Figure 2. Validation of macrophage polarisation and metabolic profiling of IFNγ-M1, IL-4-M2, and untreated (UT) macrophages.

(A, B) ELISA of inflammatory cytokine TNFα and anti-inflammatory IL-10 in IFNγ-M1, IL-4-M2, and UT macrophages. (C–F) Evaluation of CXCL9, MRC1, CXCL10, and CCL13 gene expression in IFNγ-M1, IL-4-M2, and UT macrophages. (G,J ) Extracellular acidification ratio (ECAR) and oxygen consumption ratio (OCR) profile of IFNγ-M1, IL-4-M2, and UT macrophages when treated sequentially with oligomycin, carbonyl cyanide-p-trifluoromethoxyphenylhydrazone (FCCP), rotenone + antimycin A, and 2-deoxy-d-glucose (2-DG). (H, I, K, L) Area under the curve (AUC) values calculated from ECAR and OCR between each treatment. Data displayed as average ± SD. Statistical significance verified by one-way ANOVA with *p<0.05, **p<0.01, ***p<0.001 to show significance for N = 6 donors.

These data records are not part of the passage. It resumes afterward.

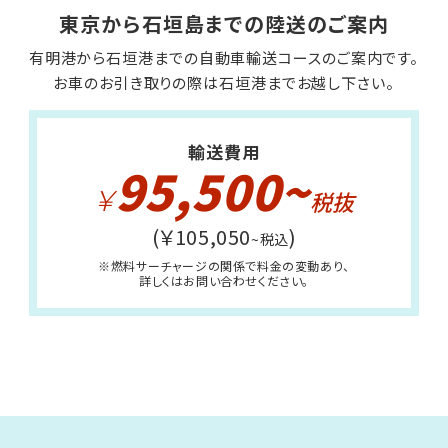
東京から石垣島までの陸送のご案内
有明港から石垣港までの自動車輸送コースのご案内です。
お車のお引き取りの際は石垣港までお越し下さい。
輸送費用
95,500~
￥
(￥105,050
)
~税込
※燃料サーチャージの関係で
料金の変動あり、
詳しくはお問い合わせください。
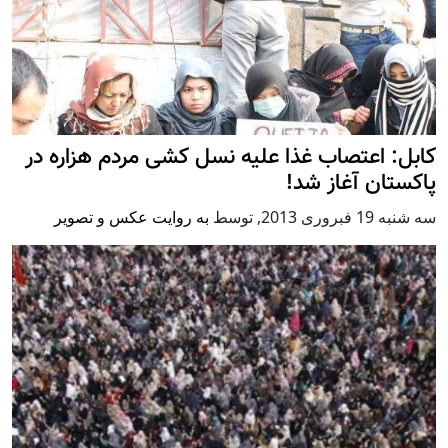
کابل: اعتصاب غذا علیه نسل کشی مردم هزاره در
پاکستان آغاز شد!
سه شنبه 19 فبروری 2013
,
توسط
به روایت عکس و تصویر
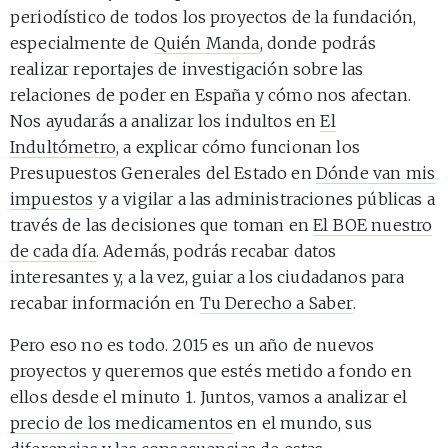
periodístico de todos los proyectos de la fundación,
especialmente de
Quién Manda
, donde podrás
realizar reportajes de investigación sobre las
relaciones de poder en España y cómo nos afectan.
Nos ayudarás a analizar los indultos en
El
Indultómetro
, a explicar cómo funcionan los
Presupuestos Generales del Estado en
Dónde van mis
impuestos
y a vigilar a las administraciones públicas a
través de las decisiones que toman en
El BOE nuestro
de cada día
. Además, podrás recabar datos
interesantes y, a la vez, guiar a los ciudadanos para
recabar información en
Tu Derecho a Saber
.
Pero eso no es todo. 2015 es un año de nuevos
proyectos y queremos que estés metido a fondo en
ellos desde el minuto 1. Juntos, vamos a analizar el
precio de los medicamentos
en el mundo, sus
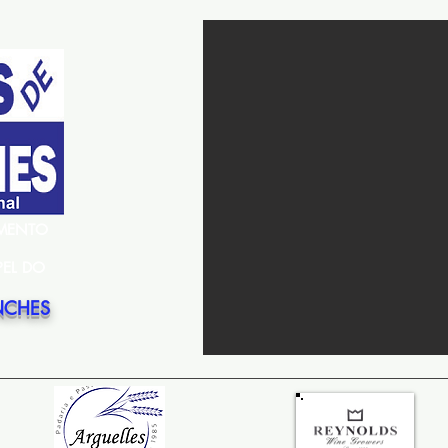
EMENTO
PEL DO
NCHES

Figure 2—figure supplement 1. Validation of macrophage polarisation using flow cytometry.

Primary human macrophages were left untreated (UT), treated with IFNγ (20 ng/ml), or IL-4 (20 ng/ml) for 24 hr. Cells were stained for M1 maturation surface markers CD80, CD86, and M2 surface markers CD163, CD206, and analysed by flow cytometry. (A–D) Representative histograms depicting median fluorescence intensity (MFI) of surface markers. Bar graphs depict MFI as a percentage to the control (untreated cells) (N = 3). All data is represented as mean ± SEM and analysed by one-way ANOVA with Dunnett’s multiple-comparisons test.